ACTIVITY
Report the lines of the data below that contain the string "Slides".

GIVEN ENTRIES
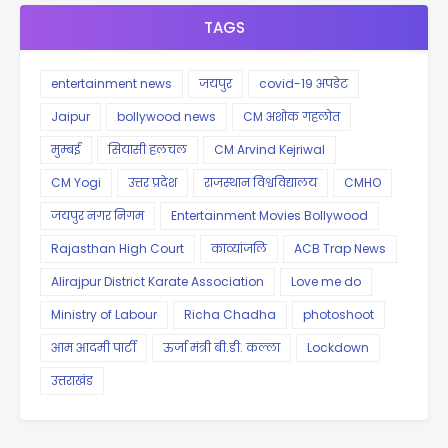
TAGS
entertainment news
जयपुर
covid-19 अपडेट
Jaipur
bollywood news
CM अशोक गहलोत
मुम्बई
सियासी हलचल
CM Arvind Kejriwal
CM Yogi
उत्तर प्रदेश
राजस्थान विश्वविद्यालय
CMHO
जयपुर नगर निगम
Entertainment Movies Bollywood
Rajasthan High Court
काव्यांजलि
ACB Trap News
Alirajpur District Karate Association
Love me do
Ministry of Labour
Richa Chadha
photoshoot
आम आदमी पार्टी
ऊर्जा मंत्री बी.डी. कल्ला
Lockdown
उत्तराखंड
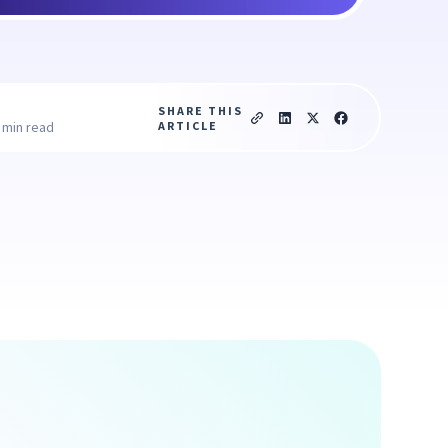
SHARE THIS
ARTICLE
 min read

==

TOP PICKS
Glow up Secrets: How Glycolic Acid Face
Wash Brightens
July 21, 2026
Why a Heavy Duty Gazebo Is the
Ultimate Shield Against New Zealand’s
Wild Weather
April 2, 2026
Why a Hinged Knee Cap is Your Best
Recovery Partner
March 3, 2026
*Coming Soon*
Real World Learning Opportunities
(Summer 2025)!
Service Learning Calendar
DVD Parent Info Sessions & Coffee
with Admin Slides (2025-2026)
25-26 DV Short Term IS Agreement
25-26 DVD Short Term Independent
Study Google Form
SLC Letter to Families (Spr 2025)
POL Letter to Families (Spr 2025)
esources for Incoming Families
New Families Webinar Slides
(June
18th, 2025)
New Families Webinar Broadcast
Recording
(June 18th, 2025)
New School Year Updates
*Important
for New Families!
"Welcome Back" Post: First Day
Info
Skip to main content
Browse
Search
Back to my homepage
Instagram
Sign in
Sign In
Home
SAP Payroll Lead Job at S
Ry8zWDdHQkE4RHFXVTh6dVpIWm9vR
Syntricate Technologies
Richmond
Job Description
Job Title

WORKED SOLUTION
with Admin Slides (2025-2026)
New Families Webinar Slides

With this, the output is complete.